> _Exercise_
Copy the lines from the items below without any changes, starting at the line that contains "picker icon. </td>" and ending at the line that contains "<td> DatePickerBackgroundColor </td>".

[Stored entries]
◇ ◇ ◇

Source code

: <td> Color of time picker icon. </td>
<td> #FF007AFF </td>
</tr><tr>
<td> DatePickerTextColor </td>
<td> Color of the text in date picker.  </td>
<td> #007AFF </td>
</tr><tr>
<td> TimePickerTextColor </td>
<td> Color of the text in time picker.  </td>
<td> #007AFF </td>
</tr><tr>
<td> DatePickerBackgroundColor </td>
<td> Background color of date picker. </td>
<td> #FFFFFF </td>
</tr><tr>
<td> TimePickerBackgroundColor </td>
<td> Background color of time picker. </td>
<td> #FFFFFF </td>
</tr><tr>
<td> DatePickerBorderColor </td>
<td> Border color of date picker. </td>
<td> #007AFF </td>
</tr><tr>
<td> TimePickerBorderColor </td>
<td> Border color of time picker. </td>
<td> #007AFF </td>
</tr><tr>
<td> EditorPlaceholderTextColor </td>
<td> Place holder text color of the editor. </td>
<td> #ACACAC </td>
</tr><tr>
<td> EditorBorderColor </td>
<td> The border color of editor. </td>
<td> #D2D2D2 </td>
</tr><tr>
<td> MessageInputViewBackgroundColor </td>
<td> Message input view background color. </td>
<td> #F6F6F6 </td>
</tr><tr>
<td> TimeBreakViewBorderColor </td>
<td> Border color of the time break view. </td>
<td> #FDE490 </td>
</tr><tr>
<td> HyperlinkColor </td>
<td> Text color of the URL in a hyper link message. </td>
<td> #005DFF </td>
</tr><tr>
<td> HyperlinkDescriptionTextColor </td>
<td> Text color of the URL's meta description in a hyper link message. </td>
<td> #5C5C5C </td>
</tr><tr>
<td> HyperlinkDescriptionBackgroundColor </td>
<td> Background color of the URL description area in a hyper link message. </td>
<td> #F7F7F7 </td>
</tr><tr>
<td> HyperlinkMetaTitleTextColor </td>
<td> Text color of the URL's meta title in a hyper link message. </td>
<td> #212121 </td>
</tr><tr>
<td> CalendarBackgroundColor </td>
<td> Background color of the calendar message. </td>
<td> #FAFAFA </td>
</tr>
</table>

◇ ◇ ◇

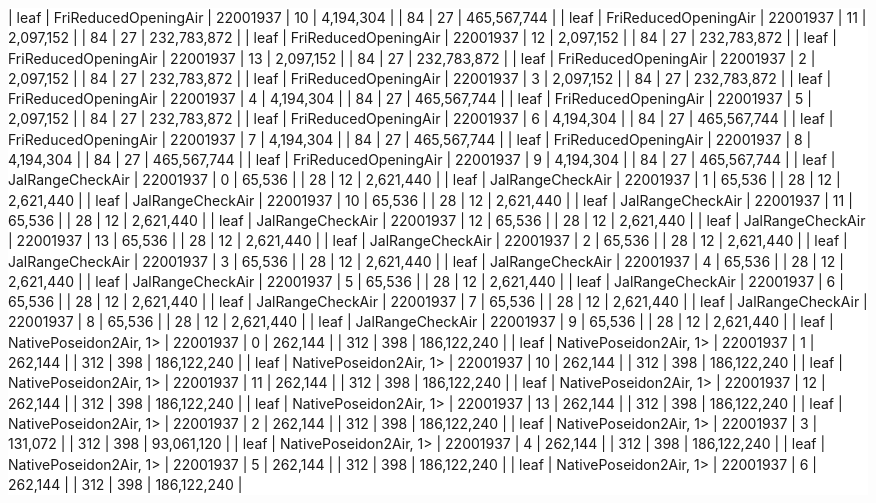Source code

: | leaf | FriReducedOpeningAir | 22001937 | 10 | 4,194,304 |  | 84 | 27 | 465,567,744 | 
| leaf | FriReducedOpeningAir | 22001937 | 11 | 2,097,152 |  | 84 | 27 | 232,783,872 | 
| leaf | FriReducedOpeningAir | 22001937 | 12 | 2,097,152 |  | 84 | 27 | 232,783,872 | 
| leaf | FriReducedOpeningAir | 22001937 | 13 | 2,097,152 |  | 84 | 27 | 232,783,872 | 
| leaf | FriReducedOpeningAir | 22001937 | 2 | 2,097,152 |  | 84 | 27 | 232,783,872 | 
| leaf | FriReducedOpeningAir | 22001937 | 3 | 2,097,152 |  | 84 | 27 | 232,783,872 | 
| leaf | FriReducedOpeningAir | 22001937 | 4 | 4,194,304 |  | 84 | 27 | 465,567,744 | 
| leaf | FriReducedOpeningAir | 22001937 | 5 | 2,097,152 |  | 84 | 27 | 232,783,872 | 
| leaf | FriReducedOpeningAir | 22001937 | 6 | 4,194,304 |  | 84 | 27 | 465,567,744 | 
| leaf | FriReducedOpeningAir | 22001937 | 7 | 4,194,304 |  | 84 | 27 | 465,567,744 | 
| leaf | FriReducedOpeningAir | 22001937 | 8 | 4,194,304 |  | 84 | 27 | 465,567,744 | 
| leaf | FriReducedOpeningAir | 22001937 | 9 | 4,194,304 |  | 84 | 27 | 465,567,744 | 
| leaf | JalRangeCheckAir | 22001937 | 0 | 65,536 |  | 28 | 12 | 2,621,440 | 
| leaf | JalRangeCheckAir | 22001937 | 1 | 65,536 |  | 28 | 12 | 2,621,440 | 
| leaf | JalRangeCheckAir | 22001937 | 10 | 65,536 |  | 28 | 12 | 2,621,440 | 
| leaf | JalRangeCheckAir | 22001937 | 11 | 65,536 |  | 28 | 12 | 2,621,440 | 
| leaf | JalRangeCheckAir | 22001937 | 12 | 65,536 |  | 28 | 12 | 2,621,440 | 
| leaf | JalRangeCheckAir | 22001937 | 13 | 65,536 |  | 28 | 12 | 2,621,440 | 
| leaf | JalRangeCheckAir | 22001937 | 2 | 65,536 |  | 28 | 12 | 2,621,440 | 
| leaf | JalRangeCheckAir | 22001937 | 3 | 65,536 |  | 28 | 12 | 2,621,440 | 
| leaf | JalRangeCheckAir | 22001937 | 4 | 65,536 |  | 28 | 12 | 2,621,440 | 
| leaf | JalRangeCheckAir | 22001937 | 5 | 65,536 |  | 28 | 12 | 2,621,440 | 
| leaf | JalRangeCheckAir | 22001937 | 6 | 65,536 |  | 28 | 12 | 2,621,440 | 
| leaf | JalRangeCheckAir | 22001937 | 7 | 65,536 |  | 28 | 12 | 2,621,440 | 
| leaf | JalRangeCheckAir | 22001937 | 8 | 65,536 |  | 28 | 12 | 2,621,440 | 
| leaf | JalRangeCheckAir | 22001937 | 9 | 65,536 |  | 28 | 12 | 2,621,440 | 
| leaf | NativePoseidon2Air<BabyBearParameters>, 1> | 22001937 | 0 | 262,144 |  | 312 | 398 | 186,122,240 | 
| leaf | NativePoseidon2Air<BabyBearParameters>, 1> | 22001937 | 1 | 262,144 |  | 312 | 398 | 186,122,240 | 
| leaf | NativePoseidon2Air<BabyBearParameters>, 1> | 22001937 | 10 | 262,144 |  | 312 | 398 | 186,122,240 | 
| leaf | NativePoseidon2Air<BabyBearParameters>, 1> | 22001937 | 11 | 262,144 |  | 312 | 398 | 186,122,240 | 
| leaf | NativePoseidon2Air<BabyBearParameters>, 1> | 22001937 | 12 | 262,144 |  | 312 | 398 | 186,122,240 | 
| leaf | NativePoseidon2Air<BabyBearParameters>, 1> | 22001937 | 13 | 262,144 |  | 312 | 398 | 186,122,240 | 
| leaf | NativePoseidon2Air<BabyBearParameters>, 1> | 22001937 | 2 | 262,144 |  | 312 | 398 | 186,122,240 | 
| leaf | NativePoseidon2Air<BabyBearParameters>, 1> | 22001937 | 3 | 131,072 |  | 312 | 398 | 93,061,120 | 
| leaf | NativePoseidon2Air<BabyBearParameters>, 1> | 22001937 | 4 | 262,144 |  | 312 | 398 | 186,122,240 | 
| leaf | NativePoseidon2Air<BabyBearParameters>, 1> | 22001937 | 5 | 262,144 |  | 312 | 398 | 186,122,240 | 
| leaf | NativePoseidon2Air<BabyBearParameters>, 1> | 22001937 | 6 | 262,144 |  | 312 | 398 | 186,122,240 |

◇ ◇ ◇

> _Response box_
: <td> Color of time picker icon. </td>
<td> #FF007AFF </td>
</tr><tr>
<td> DatePickerTextColor </td>
<td> Color of the text in date picker.  </td>
<td> #007AFF </td>
</tr><tr>
<td> TimePickerTextColor </td>
<td> Color of the text in time picker.  </td>
<td> #007AFF </td>
</tr><tr>
<td> DatePickerBackgroundColor </td>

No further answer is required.